Step-by-Step Tutorial with Access Log data.
It detects anomaly in time series data frame. It employs an algorithm referred to as Seasonal Hybrid ESD (S-H-ESD), which can detect both global as well as local anomalies in the time series data by taking seasonality and trend into account. It’s built by a team at Twitter for their use on monitoring their traffics.
How to Access?
How to Configure?
- Date/Time Column - Select a Date or POSIXct data type column that holds date/time information.
- Aggregation Level - When data type is Date, data is aggregated (e.g. summed, averaged, etc.) for each day. When data type is POSIXct, level of aggregation can be day, hour, minute, or second.
- Value Column - Select either 'Number of Rows' or a numeric column for which you want to detect anomalies.
- Aggregation Function - Select an aggregate function such as 'sum', 'mean', etc. to aggregate the values.
- How to Fill NA - This algorithm requires NAs to be filled. The default is Fill with Previous Value. This can be...
- Fill with Previous Value
- Fill with Zero
- Linear Interpolation
- Spline Interpolation
- Direction of Anomaly (Optional) - The default is "both". Direction of anomaly. This can be...

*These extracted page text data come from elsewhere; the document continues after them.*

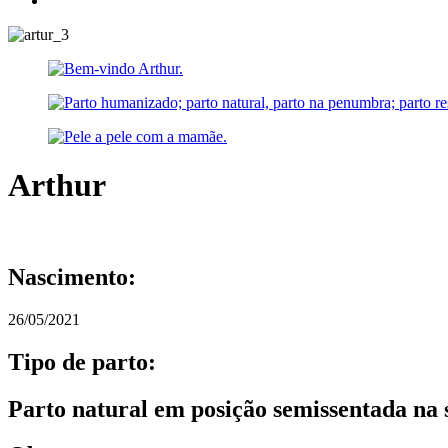
Arthur
Nascimento:
26/05/2021
Tipo de parto:
Parto natural em posição semissentada na 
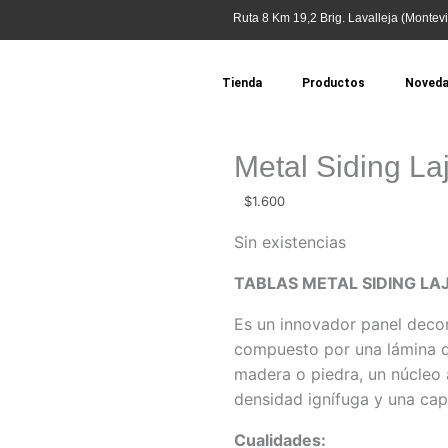
Ruta 8 Km 19,2 Brig. Lavalleja (Montevi
Tienda
Productos
Noved
Metal Siding La
$
1.600
Sin existencias
TABLAS METAL SIDING LAJ
Es un innovador panel decor
compuesto por una lámina de
madera o piedra, un núcleo 
densidad ignífuga y una cap
Cualidades:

- "both" - Both positive and negative direction.
- "pos" - Only positive direction.
- "neg" - Only negative direction.
- With Expected Values (Optional) - The default is TRUE. Whether expected_values should be returned.
- Maximum Ratio of Anomaly Data (Optional) - The default is 0.1. The maximum ratio of anomaly data compared to the number of total data.
- Alpha (Sensitivity to Anomaly Data) (Optional) - The default is 0.05. The larger the value, the more anomaly data are captured.
- Report Only Last Values within (Optional) - The default is NULL. Find only last anomalies within a day or hour. This can be
- NULL - Find all anomalies.
- "day" - Find last anomalies within a day.
- "hr" - Find last anomalies within an hour.
- Threshold of Positive Anomaly (Optional) - The default is 'None'. If this is specified, only positive anomalies above the threshold are reported. This can be
- 'None' - No threshold.
- 'med_max' - Median of daily max values.
- 'p95' - 95th percentile of the daily max values.
- 'p99' - 99th percentile of the daily max values.
- Longer Time Span than a Month (Optional) - The default is FALSE. This should be TRUE if the time span is longer than a month.
- Piecewise Median Time Window (Optional) - The default is 2. The size of piecewise median time window (span of seasons). The unit is weeks.
How to Read the Result?
- Date / Time Column
- Value Column
- pos_anomaly - Returns TRUE if anomaly is detected in the positive detection for each row.
- pos_value - Anomaly values in the positive direction.
- neg_anomaly - Returns TRUE if anomaly is detected in the negative detection for each row.
- neg_value - Anomaly values in the negative direction.
- expected_value - The values that the model would have expected based on the underlying trend.